5. Nick’s Lighthouse

Nick’s shows up much higher on other lists. I have no idea why.

Clam Count: 12, and it was a struggle to find them.

Texture: A light creamy base similar to Fishermen’s Grotto

Flavor: Any similarity to Fishermen’s Grotto was dashed with the first spoon full. The flavor is that of water. With few vegetables or clams, there wasn’t much to this chowder at all. Celery was crunchy, sure, but that didn’t make up for the rest of it.

Atmosphere: Cleanish, but it also has no seating. I didn’t make it back to my beloved concrete pylon before I tossed it out.

 

6. Guardino’s

As my notes succinctly put it: “Actually gross.”

Clam Count: SATURATED with clams. A shocking number of clam bits. This was proof that clam count itself is no guarantee of good clam chowder.

Texture: Water, with the ever present clam pieces. Imagine saturating a bowl of rice with water. Voila.

Flavor: Actually, a bowl of rice with water isn’t far off. Except, kind of a dirty version of tap water. It was nearly inedible.

Atmosphere: It doesn’t matter. You aren’t going here.

 

7. Sabella & La Torre

Disqualified. Look, I’m game for food stands. I’ve worked at so many restaurants and food stands. I grew up going to the Jersey Shore. I will practically eat anything, anywhere. As this whole post goes to show.

But, when there is so much free floating ketchup, smeared and glopped all along the countertop landscape, decorated with spears of eaten crab legs and overturned condiment cups…you lose your appetite a little. It’s a slow day. You gotta clean that up.

 

7. The Crab Station

Disqualified. The ketchup epidemic breaking out at Sabella & LaTorre had spread next door to The Crab Station. I just kept on walking.

 

HONORABLE MENTION

Usually, the honorable mention section is saved for places that were good but didn’t make the list. This honorable mention section is a plea to you and you and yes, you all the way in the back there, to please avoid the food stands and head indoors.

Franciscan Crab – This is my not-so-secret go-to when friends and family come to town and insist on seeing Fisherman’s Wharf. A glass box with multi-story, amphitheater seating with cushy booths, you are guaranteed terrific, unobstructed views of San Francisco Bay and an utterly professional wait staff. The decor is a modern ode to the mirrored and velvet-soaked 1960’s. The food is fresh and arrives promptly. A great experience all around.

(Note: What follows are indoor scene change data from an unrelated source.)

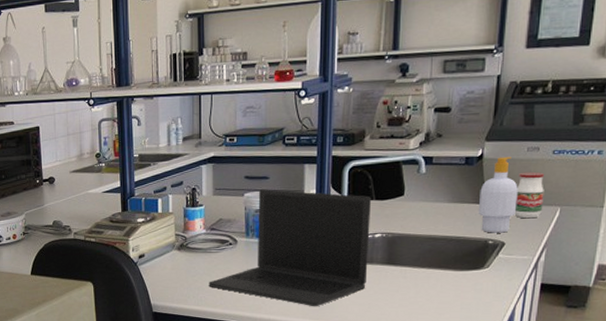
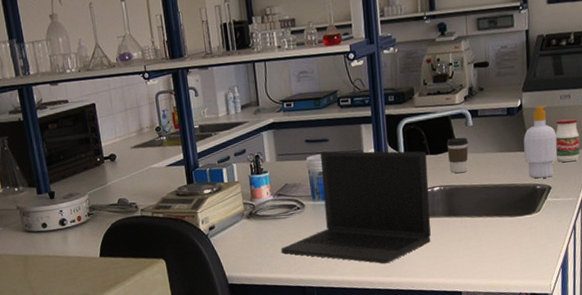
coffee cup: none [394,184,419,222] -> present [446,137,469,174]

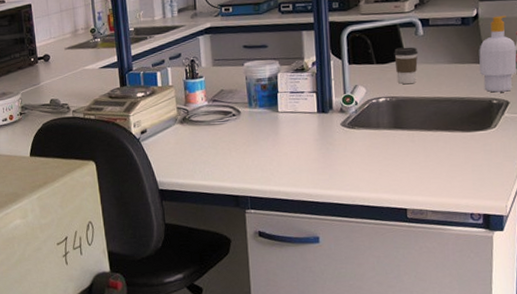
laptop: present [281,151,431,264] -> none [214,57,375,176]

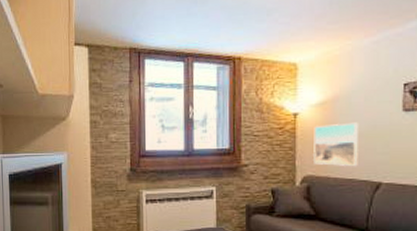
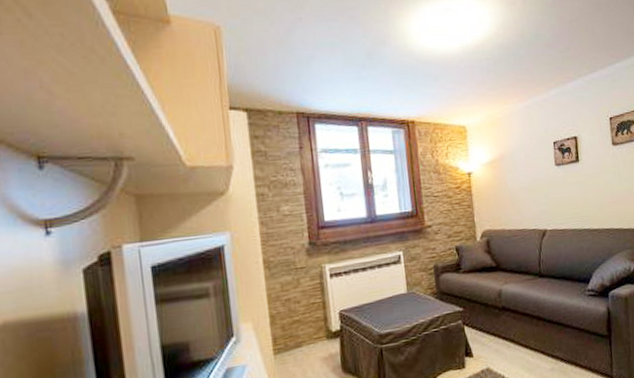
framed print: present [314,122,358,167] -> none [486,177,527,220]

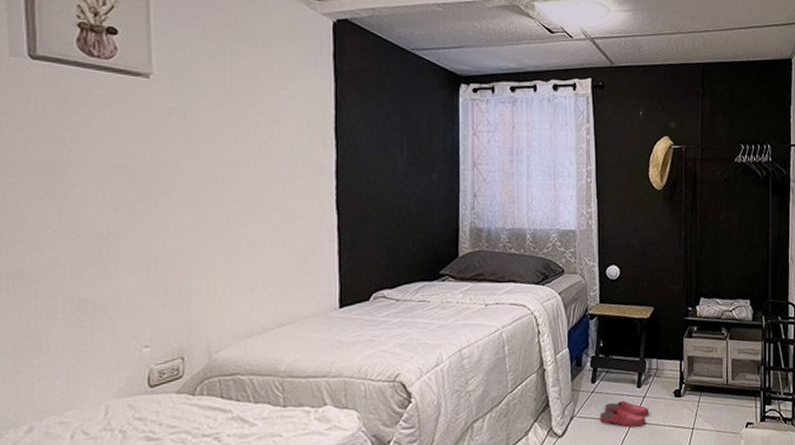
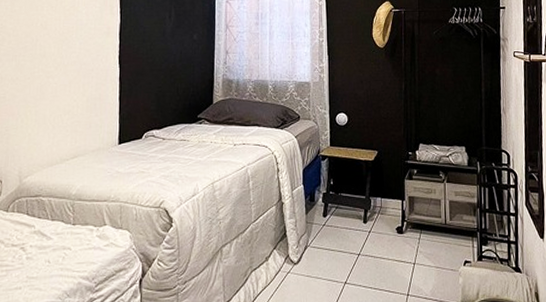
slippers: present [599,400,650,428] -> none [330,234,375,259]

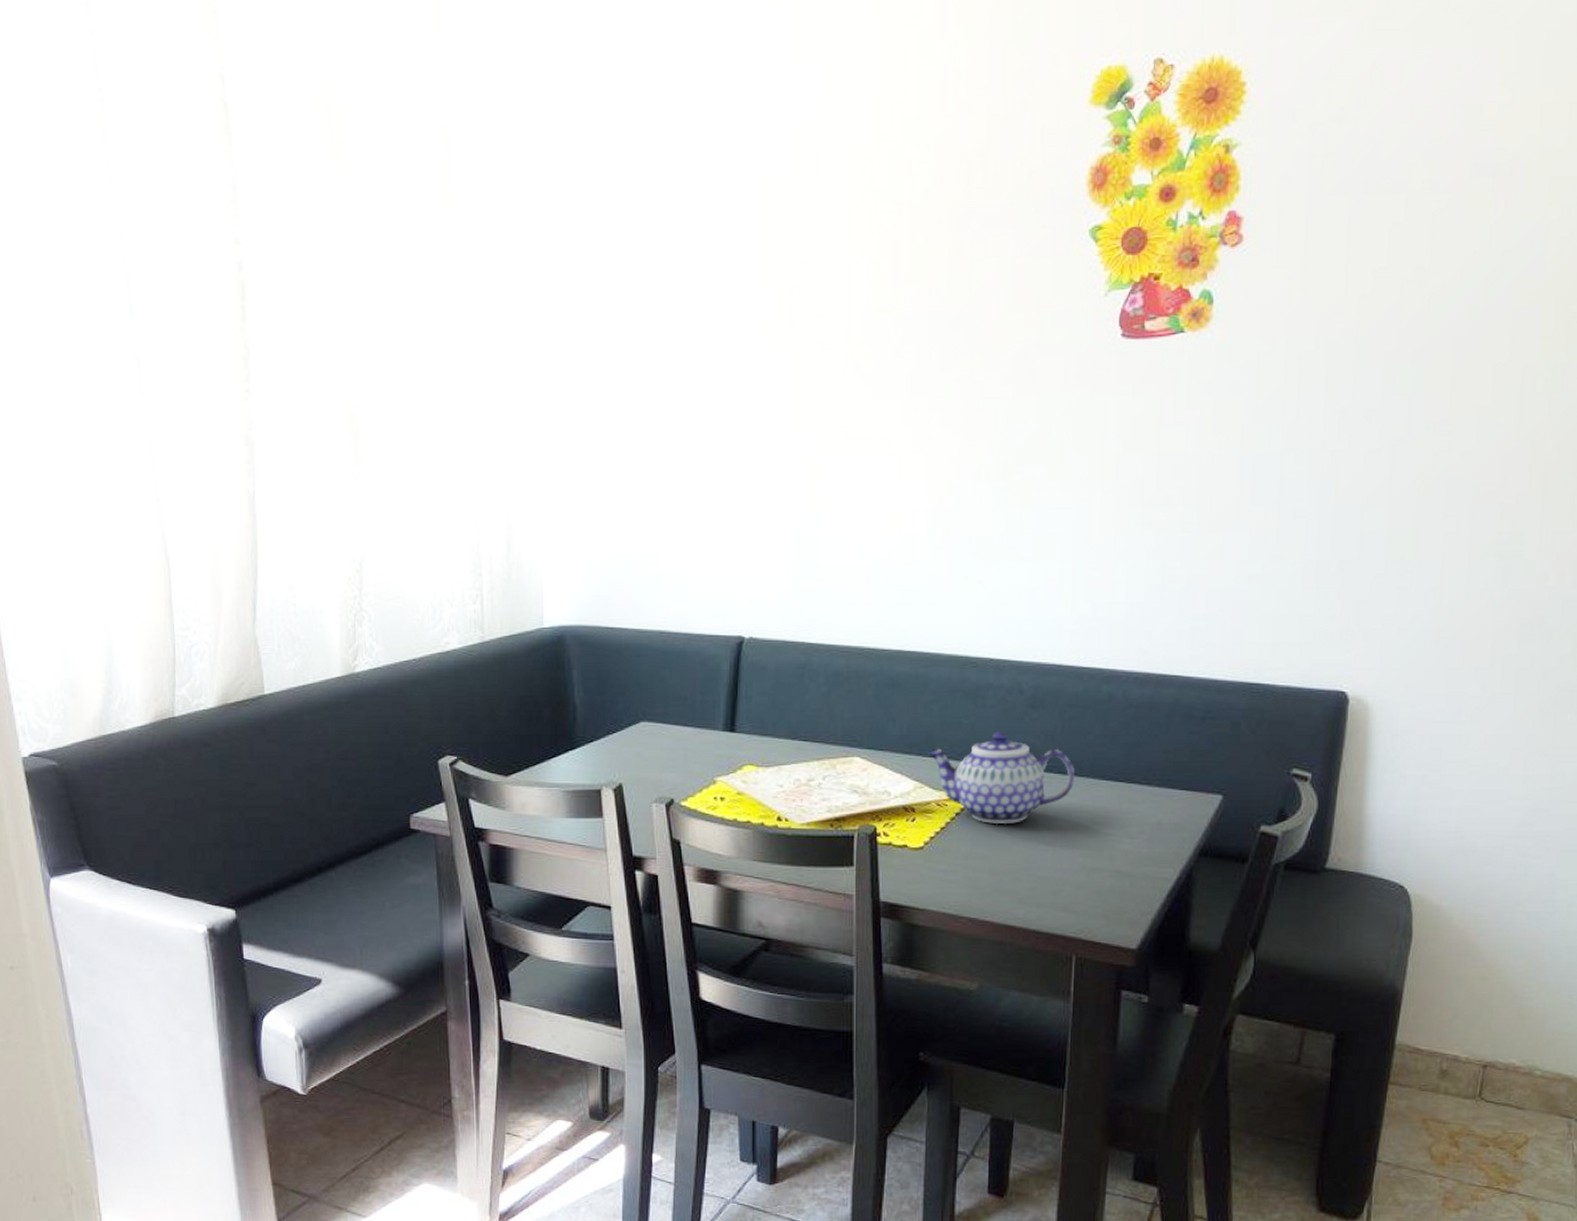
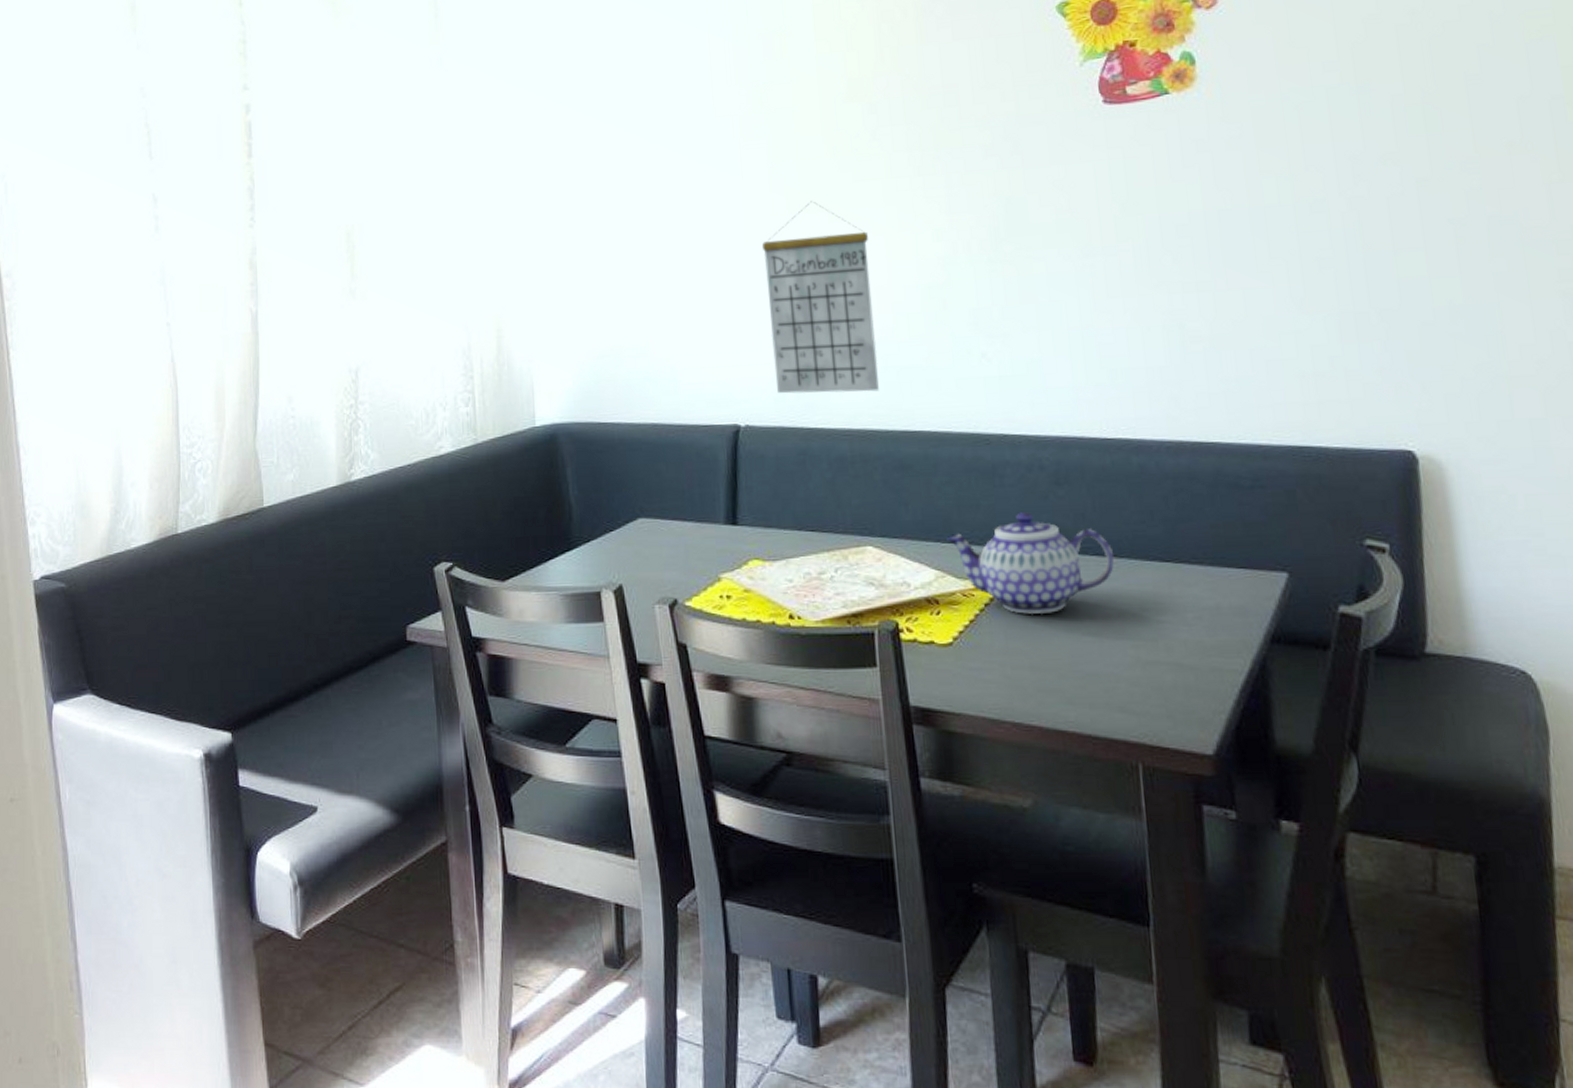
calendar: none [779,415,882,611] -> present [762,201,879,394]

Scoma’s – Oh, is that too fancy for you? You want some on-the-ground, down-by-the-boat-docks, old-school San Francisco restaurant? Scoma’s. It’s remarkable how quickly the chintzy gift shops and tourist traps die away when you walk a block in the right direction. Lo and behold, this is the actual working waterfront of Fisherman’s Wharf. It’s still a cloth-napkins kind of place, but you’ll eat while gazing out at teeter tottering sail boats and fishing boats pulling in the day’s catch. The fish is fresh, with a slight emphasis on Italian.